> [SOURCE DATA]

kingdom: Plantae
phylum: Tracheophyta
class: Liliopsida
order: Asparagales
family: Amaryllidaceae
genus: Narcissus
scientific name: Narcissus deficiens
* * *
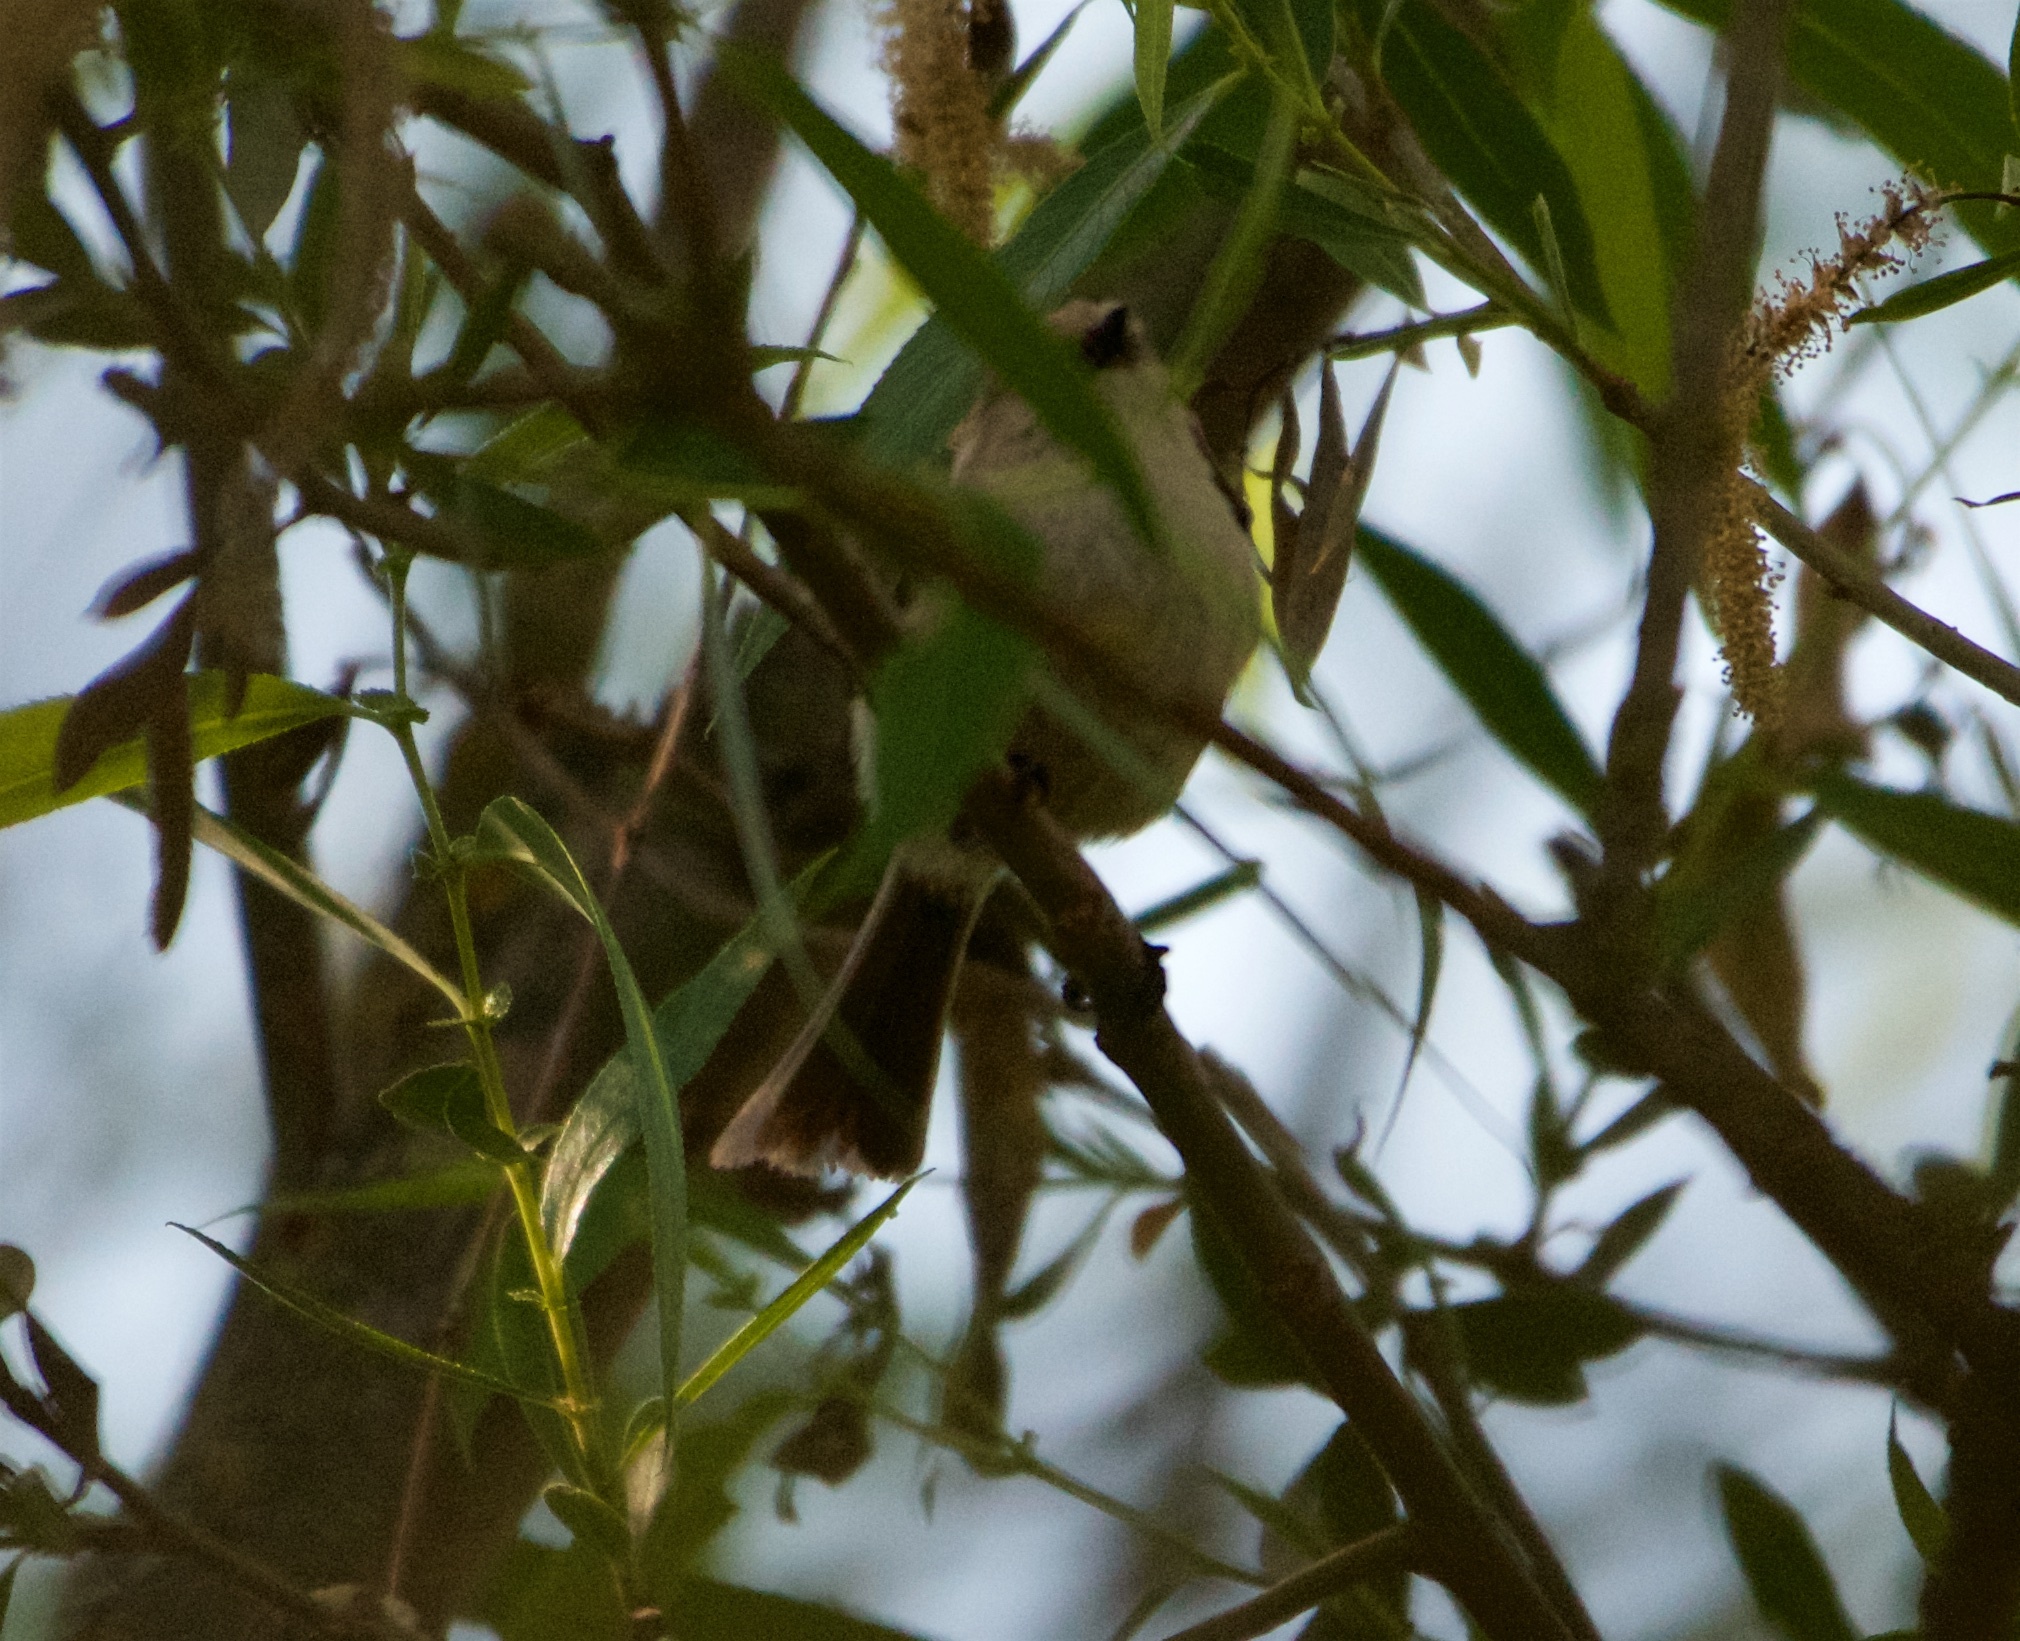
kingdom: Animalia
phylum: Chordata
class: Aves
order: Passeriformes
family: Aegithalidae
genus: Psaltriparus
---
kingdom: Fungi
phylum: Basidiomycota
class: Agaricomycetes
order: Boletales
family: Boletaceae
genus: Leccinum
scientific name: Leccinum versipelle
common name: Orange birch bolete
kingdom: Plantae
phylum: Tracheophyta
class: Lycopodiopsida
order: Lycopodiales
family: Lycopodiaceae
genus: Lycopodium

> [DESCRIPTION OF THE TASK]
Put the lines above into a Markdown table with the columns Row and Line, numbering each row and leaving out blank lines. Begin at the line that contains "common name: Orange birch bolete" and stop after the line that contains "genus: Lycopodium".

> [THE SOLUTION]
| Row | Line |
|---|---|
| 1 | common name: Orange birch bolete |
| 2 | kingdom: Plantae |
| 3 | phylum: Tracheophyta |
| 4 | class: Lycopodiopsida |
| 5 | order: Lycopodiales |
| 6 | family: Lycopodiaceae |
| 7 | genus: Lycopodium |